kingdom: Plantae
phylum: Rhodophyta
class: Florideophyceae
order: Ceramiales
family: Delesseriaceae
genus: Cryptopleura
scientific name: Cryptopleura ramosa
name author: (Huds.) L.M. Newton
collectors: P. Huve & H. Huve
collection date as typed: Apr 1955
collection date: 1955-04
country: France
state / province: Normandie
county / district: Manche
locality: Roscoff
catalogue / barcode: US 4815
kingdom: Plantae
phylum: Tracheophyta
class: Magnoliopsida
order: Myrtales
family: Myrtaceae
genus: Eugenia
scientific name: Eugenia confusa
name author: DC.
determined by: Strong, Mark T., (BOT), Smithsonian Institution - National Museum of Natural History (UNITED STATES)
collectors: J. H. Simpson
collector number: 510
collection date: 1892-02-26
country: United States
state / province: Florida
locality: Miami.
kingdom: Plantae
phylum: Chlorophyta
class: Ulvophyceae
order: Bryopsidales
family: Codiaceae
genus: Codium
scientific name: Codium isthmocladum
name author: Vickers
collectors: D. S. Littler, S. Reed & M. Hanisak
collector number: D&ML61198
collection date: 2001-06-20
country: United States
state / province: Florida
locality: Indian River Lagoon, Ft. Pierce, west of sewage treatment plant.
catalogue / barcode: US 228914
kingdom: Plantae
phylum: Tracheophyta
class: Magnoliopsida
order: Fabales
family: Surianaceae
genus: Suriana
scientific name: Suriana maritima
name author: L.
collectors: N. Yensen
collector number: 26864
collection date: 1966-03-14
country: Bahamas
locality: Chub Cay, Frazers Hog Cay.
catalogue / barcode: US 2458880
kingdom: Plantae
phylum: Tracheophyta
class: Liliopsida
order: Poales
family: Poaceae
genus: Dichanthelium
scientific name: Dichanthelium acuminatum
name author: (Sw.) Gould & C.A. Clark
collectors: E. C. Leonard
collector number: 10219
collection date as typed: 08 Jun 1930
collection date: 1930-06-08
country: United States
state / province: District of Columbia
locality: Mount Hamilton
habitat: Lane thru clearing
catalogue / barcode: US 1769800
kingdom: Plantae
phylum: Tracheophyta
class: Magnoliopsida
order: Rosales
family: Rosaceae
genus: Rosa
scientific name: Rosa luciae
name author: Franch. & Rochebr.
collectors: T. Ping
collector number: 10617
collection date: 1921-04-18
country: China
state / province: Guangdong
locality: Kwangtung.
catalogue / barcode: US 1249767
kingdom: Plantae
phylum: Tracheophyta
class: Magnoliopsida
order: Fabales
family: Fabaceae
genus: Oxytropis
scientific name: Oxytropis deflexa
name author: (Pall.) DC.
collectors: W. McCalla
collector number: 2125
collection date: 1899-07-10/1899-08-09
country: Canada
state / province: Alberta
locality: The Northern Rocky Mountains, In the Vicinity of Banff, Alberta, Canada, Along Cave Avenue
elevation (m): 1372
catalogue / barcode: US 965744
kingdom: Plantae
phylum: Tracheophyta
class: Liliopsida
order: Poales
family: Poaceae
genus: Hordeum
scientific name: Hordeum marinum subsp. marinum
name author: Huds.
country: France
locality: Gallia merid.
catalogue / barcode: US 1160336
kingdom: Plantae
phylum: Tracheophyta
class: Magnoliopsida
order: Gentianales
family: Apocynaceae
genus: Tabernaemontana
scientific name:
____________________
REQUIRED WORK:
Turn the records from the line with "genus: Cryptopleura" to the line with "name author: (Sw.) Gould & C.A. Clark", both included, into a numbered list with no blank lines.

THE ANSWER:
1. genus: Cryptopleura
2. scientific name: Cryptopleura ramosa
3. name author: (Huds.) L.M. Newton
4. collectors: P. Huve & H. Huve
5. collection date as typed: Apr 1955
6. collection date: 1955-04
7. country: France
8. state / province: Normandie
9. county / district: Manche
10. locality: Roscoff
11. catalogue / barcode: US 4815
12. kingdom: Plantae
13. phylum: Tracheophyta
14. class: Magnoliopsida
15. order: Myrtales
16. family: Myrtaceae
17. genus: Eugenia
18. scientific name: Eugenia confusa
19. name author: DC.
20. determined by: Strong, Mark T., (BOT), Smithsonian Institution - National Museum of Natural History (UNITED STATES)
21. collectors: J. H. Simpson
22. collector number: 510
23. collection date: 1892-02-26
24. country: United States
25. state / province: Florida
26. locality: Miami.
27. kingdom: Plantae
28. phylum: Chlorophyta
29. class: Ulvophyceae
30. order: Bryopsidales
31. family: Codiaceae
32. genus: Codium
33. scientific name: Codium isthmocladum
34. name author: Vickers
35. collectors: D. S. Littler, S. Reed & M. Hanisak
36. collector number: D&ML61198
37. collection date: 2001-06-20
38. country: United States
39. state / province: Florida
40. locality: Indian River Lagoon, Ft. Pierce, west of sewage treatment plant.
41. catalogue / barcode: US 228914
42. kingdom: Plantae
43. phylum: Tracheophyta
44. class: Magnoliopsida
45. order: Fabales
46. family: Surianaceae
47. genus: Suriana
48. scientific name: Suriana maritima
49. name author: L.
50. collectors: N. Yensen
51. collector number: 26864
52. collection date: 1966-03-14
53. country: Bahamas
54. locality: Chub Cay, Frazers Hog Cay.
55. catalogue / barcode: US 2458880
56. kingdom: Plantae
57. phylum: Tracheophyta
58. class: Liliopsida
59. order: Poales
60. family: Poaceae
61. genus: Dichanthelium
62. scientific name: Dichanthelium acuminatum
63. name author: (Sw.) Gould & C.A. Clark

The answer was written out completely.